* **Instructions to follow**
Tell how many lines in the data below hold the string "linejoin"; give nothing but the number.
━━━
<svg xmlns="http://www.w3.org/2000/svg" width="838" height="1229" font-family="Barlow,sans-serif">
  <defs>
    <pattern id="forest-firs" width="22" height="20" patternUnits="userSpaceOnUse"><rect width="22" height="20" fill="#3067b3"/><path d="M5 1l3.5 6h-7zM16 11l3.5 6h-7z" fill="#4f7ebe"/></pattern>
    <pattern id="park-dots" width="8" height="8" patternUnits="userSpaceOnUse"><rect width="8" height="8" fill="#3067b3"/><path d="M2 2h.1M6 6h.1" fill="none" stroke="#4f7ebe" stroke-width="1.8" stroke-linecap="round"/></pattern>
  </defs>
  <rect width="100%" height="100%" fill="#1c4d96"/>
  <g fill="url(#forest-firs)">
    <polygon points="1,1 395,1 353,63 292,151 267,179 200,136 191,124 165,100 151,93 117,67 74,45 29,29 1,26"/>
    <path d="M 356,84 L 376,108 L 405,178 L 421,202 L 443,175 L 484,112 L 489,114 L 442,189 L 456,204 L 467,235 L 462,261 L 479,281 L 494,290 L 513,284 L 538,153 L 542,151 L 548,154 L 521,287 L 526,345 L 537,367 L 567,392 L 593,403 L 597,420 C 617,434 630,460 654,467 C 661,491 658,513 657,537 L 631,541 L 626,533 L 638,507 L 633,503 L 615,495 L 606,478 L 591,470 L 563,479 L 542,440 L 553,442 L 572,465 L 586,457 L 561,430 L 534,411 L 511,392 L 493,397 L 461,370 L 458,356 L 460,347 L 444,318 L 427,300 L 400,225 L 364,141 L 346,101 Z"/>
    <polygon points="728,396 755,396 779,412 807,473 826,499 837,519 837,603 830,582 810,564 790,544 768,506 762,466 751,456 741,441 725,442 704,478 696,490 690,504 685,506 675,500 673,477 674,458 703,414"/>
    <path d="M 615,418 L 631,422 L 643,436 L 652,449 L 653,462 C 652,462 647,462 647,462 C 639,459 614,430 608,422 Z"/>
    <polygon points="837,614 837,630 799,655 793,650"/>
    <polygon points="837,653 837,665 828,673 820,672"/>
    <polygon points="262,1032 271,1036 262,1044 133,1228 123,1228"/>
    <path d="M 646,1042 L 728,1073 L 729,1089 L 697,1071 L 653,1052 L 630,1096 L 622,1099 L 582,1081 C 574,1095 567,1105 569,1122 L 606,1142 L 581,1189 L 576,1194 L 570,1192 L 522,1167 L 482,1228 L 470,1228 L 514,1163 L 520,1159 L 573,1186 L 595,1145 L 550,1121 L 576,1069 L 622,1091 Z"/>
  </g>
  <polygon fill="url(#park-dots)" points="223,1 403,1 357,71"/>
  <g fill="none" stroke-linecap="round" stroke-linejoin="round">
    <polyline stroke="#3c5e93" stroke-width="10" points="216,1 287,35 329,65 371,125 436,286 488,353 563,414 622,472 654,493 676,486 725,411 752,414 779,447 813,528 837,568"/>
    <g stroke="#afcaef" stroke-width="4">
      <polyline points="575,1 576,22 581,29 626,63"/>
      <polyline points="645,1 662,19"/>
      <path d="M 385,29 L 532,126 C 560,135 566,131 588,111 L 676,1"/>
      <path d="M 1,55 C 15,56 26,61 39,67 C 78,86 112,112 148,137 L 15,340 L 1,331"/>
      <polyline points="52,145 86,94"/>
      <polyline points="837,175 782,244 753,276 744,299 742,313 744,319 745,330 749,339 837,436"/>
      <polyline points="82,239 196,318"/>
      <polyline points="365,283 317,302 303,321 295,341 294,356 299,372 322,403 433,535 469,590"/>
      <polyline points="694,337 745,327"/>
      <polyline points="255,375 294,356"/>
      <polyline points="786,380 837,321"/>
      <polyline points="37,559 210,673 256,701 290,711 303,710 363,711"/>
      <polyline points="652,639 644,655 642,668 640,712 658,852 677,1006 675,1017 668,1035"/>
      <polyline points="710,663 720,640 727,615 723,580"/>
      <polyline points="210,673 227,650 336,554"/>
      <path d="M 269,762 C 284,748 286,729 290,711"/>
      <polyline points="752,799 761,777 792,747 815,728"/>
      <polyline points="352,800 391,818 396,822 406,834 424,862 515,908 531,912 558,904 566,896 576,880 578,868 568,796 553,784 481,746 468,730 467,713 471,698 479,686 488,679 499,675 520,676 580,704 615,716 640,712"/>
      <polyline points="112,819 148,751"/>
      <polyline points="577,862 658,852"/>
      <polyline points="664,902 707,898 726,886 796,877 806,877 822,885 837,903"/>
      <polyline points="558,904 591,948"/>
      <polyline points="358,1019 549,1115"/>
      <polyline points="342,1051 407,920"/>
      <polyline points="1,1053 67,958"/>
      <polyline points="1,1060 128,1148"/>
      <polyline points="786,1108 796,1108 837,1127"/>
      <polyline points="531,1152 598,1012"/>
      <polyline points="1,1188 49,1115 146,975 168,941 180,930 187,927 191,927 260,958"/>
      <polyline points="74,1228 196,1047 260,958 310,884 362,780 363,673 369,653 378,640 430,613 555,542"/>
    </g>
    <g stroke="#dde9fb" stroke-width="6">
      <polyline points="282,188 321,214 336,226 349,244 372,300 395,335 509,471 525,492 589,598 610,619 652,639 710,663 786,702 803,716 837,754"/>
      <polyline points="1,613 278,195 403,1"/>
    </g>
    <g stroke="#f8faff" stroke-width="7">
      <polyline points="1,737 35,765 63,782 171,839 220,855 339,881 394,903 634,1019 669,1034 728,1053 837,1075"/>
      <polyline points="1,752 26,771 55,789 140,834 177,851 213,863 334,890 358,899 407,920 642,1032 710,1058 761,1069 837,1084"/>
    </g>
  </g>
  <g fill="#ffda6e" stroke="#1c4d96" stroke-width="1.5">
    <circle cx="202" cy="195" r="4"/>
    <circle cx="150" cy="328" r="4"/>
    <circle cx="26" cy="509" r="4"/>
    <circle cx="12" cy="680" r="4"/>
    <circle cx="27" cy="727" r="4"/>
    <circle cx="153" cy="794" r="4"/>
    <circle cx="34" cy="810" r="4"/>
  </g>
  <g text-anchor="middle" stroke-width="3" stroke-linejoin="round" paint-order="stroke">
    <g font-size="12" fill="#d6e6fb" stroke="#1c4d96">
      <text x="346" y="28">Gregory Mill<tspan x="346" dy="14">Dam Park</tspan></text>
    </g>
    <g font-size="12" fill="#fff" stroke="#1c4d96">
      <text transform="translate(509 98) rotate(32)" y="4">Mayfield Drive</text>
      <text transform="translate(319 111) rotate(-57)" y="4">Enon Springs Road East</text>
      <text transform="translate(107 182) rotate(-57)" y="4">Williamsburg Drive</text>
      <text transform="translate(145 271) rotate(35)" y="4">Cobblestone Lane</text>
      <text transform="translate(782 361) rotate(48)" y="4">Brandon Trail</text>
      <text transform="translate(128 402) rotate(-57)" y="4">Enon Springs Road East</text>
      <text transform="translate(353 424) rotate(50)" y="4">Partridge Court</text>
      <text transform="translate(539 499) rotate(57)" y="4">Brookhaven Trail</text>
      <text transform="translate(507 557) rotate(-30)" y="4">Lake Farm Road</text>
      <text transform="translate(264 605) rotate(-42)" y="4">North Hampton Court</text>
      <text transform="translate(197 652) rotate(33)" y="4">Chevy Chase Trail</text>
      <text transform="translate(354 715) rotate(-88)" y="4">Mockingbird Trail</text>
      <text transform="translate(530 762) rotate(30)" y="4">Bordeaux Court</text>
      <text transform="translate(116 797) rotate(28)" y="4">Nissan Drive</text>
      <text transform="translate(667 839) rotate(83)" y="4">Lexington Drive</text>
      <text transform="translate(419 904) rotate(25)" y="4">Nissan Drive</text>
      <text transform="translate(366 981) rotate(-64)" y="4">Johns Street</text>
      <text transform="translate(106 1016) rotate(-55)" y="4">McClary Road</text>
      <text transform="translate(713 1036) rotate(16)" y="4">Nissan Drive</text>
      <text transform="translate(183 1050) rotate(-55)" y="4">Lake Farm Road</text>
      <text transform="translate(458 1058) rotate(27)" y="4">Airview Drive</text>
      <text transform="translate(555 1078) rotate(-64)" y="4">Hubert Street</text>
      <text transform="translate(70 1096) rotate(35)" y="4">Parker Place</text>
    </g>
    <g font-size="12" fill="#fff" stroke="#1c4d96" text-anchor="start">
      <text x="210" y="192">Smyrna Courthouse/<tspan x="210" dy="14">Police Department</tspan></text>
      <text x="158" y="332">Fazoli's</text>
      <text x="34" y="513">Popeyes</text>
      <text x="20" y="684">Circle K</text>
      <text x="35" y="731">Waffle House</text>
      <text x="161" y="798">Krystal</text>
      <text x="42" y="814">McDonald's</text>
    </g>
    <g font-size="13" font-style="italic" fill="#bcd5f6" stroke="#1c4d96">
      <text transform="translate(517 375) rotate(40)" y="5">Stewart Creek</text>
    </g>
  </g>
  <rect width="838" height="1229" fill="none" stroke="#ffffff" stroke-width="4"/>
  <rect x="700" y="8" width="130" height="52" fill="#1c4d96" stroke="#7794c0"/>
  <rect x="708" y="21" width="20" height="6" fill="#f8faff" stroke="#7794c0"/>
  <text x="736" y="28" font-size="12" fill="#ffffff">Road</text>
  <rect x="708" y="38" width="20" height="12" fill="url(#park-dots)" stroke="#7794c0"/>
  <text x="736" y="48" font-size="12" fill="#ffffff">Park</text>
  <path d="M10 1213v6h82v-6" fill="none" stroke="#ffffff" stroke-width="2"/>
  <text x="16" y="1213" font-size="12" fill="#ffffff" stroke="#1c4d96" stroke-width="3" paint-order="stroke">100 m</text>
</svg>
━━━
* **Result of this task**
2